The meltdown was followed by what looks like recovery, as bargain hunters sniff around in search of undervalued shares – of which there are likely more than a few.
Your super account undoubtedly took a hit, not least because Australian retirement funds are more exposed to the share market than most. When the S&P ASX 200 fell 40% between March 2008 and 2009, most of us had no choice but to go along for the ride. It was a long way down from the dizzying heights of November 2007.
Australian superannuation funds as a whole lost $160 billion between December 2007 and June 2009, in part because the average "balanced portfolio" – where most Australian super money is held – is mostly shares.
A lot of that loss has been made up by now, as long your super account has had time to recover.
The median superannuation growth fund gained 9.8% in value in financial year 2014–15 according to rating company Chant West. And most super funds have delivered positive returns for the last six years in a row.
Retirement risk zone
How much financial pain the latest share market conniptions will bring to bear depends on how close you are to retirement.
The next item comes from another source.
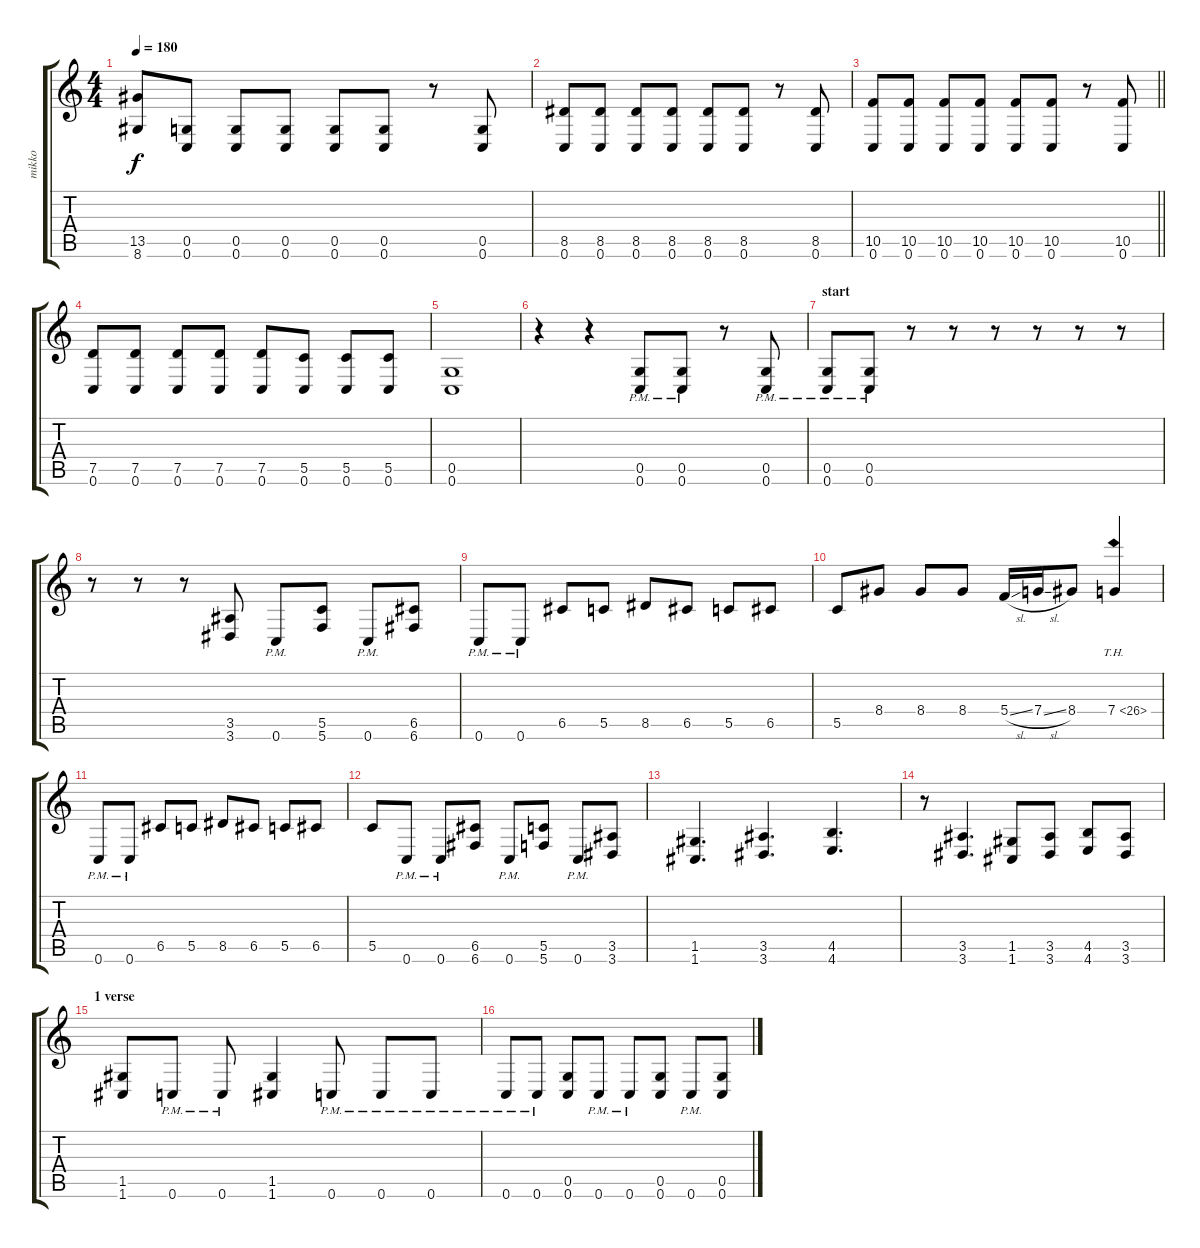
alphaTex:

If you'll need to access your super account soon, you'll generally take a bigger hit from this than younger employees.
An earlier CHOICE investigation into the effects of the GFC on super accounts focused on the "retirement risk zone" – about five years before and after retirement – when your super account is particularly vulnerable to dramatic market downturns.
A 10% drop in share markets worldwide translates, roughly, into a 5% decline in your super account. And global share markets have dropped about 10% since May this year. So it's all a matter of how long it takes to make up the lost 5%.
Are you well allocated?
As any good financial adviser will tell you, superannuation is a long-term investment. But it's always a good idea for older employees to keep an eye on the short term and talk to their super fund manager about asset allocation – especially in this brave new world of global financial interconnectedness.
Australian super funds had the highest exposure to share markets among all OECD countries during the GFC and, then as now, very few Australian super funds significantly reduce exposure to the share markets while shifting from accumulation to the drawdown/pension phase.
Our earlier investigation revealed that the average proportion of super invested in equities drops from about 74% to 67% as account holders approach retirement. Were the Australian share market to lose $64 billion and not make it back up for years, 67% exposure would probably be too much.
How to play it safe if you're near retirement
Playing it safe in the retirement risk zone means talking to your fund manager about re-allocating toward fixed-interest products such as bonds or term deposits.
At a minimum, review the level of risk in your account and discuss safer options with your fund manager, whether or not you end up deciding that it's time to reduce risk.